The word to look for is "Techeligible". Report every line of the entries below that has it.
The records Block Start
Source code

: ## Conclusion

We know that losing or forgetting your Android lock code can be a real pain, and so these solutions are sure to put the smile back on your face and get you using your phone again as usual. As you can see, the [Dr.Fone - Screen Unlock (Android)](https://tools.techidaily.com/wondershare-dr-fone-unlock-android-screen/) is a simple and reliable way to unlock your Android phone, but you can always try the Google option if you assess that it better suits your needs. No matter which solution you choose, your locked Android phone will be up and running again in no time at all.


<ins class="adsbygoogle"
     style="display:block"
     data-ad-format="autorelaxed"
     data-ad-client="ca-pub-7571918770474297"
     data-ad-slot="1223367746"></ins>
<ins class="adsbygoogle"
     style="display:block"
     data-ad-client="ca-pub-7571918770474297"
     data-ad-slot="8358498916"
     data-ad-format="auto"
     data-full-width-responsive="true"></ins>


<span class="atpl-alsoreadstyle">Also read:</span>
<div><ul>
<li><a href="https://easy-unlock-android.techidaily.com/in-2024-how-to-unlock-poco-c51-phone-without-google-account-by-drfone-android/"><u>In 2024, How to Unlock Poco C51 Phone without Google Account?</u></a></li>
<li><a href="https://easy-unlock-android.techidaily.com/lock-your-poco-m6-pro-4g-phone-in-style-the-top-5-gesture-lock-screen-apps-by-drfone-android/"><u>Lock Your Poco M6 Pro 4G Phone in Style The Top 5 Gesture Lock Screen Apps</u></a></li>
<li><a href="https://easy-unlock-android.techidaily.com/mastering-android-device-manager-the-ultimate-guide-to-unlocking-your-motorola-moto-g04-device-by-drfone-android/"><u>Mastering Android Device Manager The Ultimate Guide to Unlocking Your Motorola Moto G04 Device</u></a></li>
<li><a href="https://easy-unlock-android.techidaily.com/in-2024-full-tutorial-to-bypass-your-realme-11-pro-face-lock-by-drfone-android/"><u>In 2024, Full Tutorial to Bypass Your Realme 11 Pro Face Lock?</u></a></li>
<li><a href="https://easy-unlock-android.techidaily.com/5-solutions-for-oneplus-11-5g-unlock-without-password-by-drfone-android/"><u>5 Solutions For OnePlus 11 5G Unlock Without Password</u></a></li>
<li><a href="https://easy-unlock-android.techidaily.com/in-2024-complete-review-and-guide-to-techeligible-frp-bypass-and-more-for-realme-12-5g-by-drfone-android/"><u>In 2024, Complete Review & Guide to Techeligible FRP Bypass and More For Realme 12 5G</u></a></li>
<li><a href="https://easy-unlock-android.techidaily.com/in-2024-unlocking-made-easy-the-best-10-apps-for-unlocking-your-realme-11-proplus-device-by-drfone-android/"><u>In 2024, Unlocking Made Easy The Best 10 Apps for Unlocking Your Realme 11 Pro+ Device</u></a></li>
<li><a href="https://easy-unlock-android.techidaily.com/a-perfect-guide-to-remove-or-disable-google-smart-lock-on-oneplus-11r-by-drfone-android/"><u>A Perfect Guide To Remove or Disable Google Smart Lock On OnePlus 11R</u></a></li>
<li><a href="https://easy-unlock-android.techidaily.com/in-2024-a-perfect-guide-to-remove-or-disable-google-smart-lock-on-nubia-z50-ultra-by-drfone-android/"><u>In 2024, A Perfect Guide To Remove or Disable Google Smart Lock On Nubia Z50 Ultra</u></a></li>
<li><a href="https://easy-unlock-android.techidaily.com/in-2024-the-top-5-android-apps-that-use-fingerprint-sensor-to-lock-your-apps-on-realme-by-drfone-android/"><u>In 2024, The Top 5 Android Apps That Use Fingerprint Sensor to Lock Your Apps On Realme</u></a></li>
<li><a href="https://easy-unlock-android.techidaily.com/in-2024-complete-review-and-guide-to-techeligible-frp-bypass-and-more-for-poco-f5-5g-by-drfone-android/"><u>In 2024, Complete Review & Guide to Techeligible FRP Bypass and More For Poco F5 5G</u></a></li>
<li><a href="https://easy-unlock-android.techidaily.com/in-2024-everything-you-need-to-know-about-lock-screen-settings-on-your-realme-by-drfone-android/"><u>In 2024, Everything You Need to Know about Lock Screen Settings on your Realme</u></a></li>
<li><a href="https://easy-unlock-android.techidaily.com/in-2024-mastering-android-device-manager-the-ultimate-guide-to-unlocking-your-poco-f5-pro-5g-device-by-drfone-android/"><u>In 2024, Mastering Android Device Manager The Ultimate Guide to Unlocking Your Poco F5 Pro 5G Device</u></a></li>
The records Block End
* **Completed task**:
<li><a href="https://easy-unlock-android.techidaily.com/in-2024-complete-review-and-guide-to-techeligible-frp-bypass-and-more-for-realme-12-5g-by-drfone-android/"><u>In 2024, Complete Review & Guide to Techeligible FRP Bypass and More For Realme 12 5G</u></a></li>
<li><a href="https://easy-unlock-android.techidaily.com/in-2024-complete-review-and-guide-to-techeligible-frp-bypass-and-more-for-poco-f5-5g-by-drfone-android/"><u>In 2024, Complete Review & Guide to Techeligible FRP Bypass and More For Poco F5 5G</u></a></li>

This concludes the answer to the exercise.